The annual award is given to young faculty members for scholarly achievement and promise, and carries a $1,200 stipend.
The award will be presented on March 16 in Rackham Amphitheater, followed by the annual Henry Russel Lecture given by a senior member of the faculty. This years lecturer is John H. Holland, professor of electrical engineering and computer science, and of psychology.
Grizzle joined the U-M as assistant professor of electrical engineering and computer science in 1987 and was promoted to associate professor in 1990. His main area of research is non-linear control, the study of how to build mathematical models of physical systems that have significant non-linear characteristics. Such systems are common in the automotive and aerospace industries.
Grizzle, who earned his doctorate in 1983 from the University of Texas-Austin, received a Presidential Young Investigator Award from the National Science Foundation in 1987.

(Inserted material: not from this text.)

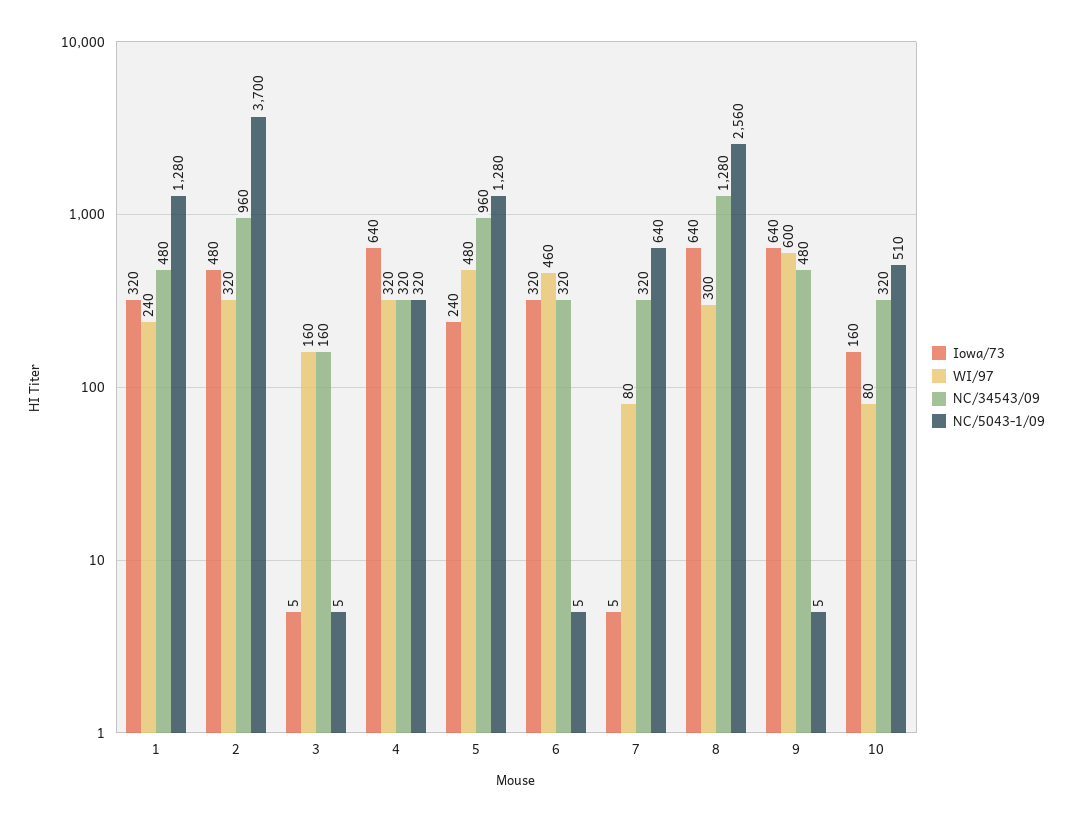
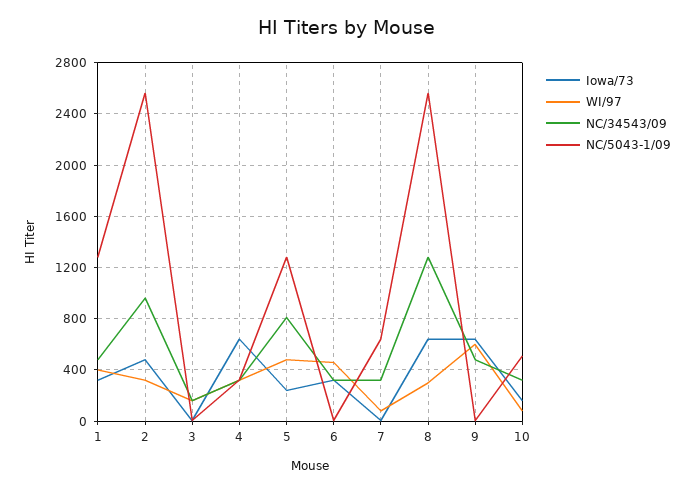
WI/97, 1: 240 -> 400
NC/5043-1/09, 2: 3700 -> 2550
NC/34543/09, 5: 960 -> 800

Mitani, who came to Michigan as assistant professor of anthropology in 1990, studies primate behavior and animal vocal communication, among other topics. He received the National Science Foundations Presidential Faculty Fellows Award last year. He also received the U-Ms Faculty Recognition Award in 1992.
He earned his Ph.D. in 1984 from the University of California, Davis, where he also worked as a research zoologist. He taught at the Rockefeller University Field Research Center for Ecology and Ethology.
Both the Henry Russel Award and the Henry Russel Lectureship were established in 1925 with a bequest from Henry Russel of Detroit, who received three degrees from U-M.